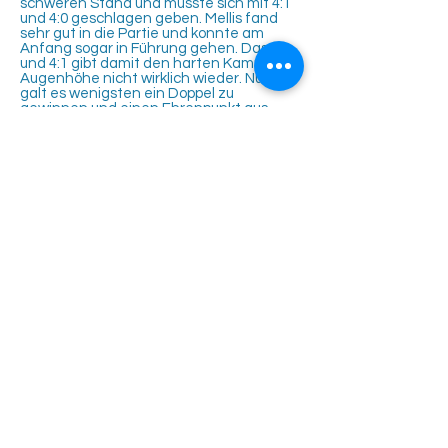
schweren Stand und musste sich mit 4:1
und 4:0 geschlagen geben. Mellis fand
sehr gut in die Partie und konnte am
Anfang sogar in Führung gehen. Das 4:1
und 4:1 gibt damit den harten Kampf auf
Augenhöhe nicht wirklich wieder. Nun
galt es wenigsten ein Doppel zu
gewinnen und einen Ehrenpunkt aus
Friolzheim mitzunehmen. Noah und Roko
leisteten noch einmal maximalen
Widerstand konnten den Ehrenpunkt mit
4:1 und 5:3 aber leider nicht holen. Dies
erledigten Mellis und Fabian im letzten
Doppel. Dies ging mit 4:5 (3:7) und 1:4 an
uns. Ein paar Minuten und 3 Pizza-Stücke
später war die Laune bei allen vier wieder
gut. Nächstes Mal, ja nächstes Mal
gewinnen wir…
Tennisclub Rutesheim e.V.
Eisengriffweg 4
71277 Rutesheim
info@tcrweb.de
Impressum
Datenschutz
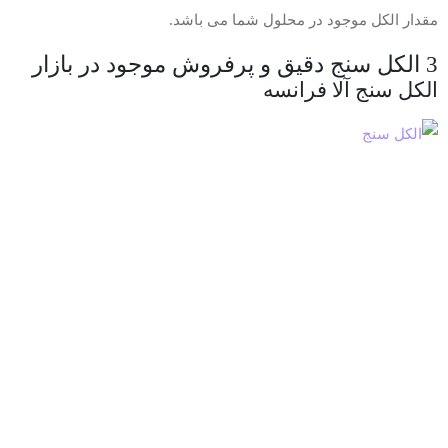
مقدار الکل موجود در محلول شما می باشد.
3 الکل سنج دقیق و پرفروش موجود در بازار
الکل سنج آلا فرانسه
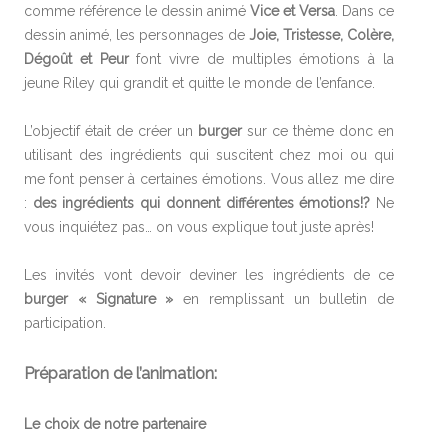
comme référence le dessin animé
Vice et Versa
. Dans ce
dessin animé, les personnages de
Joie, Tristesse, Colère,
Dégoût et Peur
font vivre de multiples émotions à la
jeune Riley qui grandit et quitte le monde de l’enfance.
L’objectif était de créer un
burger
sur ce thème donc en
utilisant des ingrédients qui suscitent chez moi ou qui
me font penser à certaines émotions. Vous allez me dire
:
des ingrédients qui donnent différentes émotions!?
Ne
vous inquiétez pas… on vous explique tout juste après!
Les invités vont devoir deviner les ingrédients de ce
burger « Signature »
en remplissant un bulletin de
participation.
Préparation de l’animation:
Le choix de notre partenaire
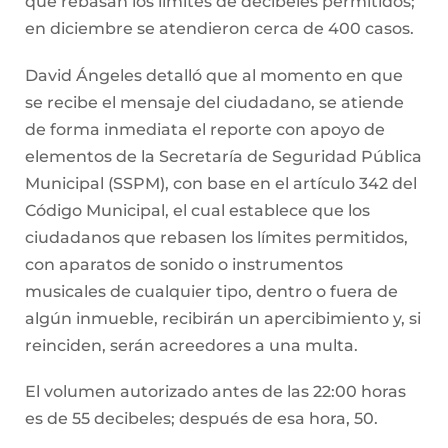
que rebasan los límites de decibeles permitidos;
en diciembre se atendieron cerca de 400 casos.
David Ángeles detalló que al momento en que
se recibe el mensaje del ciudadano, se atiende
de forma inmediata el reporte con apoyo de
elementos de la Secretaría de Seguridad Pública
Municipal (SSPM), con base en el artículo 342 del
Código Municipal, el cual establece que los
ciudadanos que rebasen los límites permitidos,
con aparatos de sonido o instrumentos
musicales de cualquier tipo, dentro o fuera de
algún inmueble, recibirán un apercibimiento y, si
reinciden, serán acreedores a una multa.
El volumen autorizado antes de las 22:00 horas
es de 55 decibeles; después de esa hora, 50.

————

◆ Your objective ◆
Rewrite the text from all of the material above, replacing every "burger" with "sandwich" and keeping everything else unchanged. Leave the pictures out of your answer.

◆ Completed task ◆
schweren Stand und musste sich mit 4:1
und 4:0 geschlagen geben. Mellis fand
sehr gut in die Partie und konnte am
Anfang sogar in Führung gehen. Das 4:1
und 4:1 gibt damit den harten Kampf auf
Augenhöhe nicht wirklich wieder. Nun
galt es wenigsten ein Doppel zu
gewinnen und einen Ehrenpunkt aus
Friolzheim mitzunehmen. Noah und Roko
leisteten noch einmal maximalen
Widerstand konnten den Ehrenpunkt mit
4:1 und 5:3 aber leider nicht holen. Dies
erledigten Mellis und Fabian im letzten
Doppel. Dies ging mit 4:5 (3:7) und 1:4 an
uns. Ein paar Minuten und 3 Pizza-Stücke
später war die Laune bei allen vier wieder
gut. Nächstes Mal, ja nächstes Mal
gewinnen wir…
Tennisclub Rutesheim e.V.
Eisengriffweg 4
71277 Rutesheim
info@tcrweb.de
Impressum
Datenschutz
مقدار الکل موجود در محلول شما می باشد.
3 الکل سنج دقیق و پرفروش موجود در بازار
الکل سنج آلا فرانسه
comme référence le dessin animé
Vice et Versa
. Dans ce
dessin animé, les personnages de
Joie, Tristesse, Colère,
Dégoût et Peur
font vivre de multiples émotions à la
jeune Riley qui grandit et quitte le monde de l’enfance.
L’objectif était de créer un
sandwich
sur ce thème donc en
utilisant des ingrédients qui suscitent chez moi ou qui
me font penser à certaines émotions. Vous allez me dire
:
des ingrédients qui donnent différentes émotions!?
Ne
vous inquiétez pas… on vous explique tout juste après!
Les invités vont devoir deviner les ingrédients de ce
sandwich « Signature »
en remplissant un bulletin de
participation.
Préparation de l’animation:
Le choix de notre partenaire
que rebasan los límites de decibeles permitidos;
en diciembre se atendieron cerca de 400 casos.
David Ángeles detalló que al momento en que
se recibe el mensaje del ciudadano, se atiende
de forma inmediata el reporte con apoyo de
elementos de la Secretaría de Seguridad Pública
Municipal (SSPM), con base en el artículo 342 del
Código Municipal, el cual establece que los
ciudadanos que rebasen los límites permitidos,
con aparatos de sonido o instrumentos
musicales de cualquier tipo, dentro o fuera de
algún inmueble, recibirán un apercibimiento y, si
reinciden, serán acreedores a una multa.
El volumen autorizado antes de las 22:00 horas
es de 55 decibeles; después de esa hora, 50.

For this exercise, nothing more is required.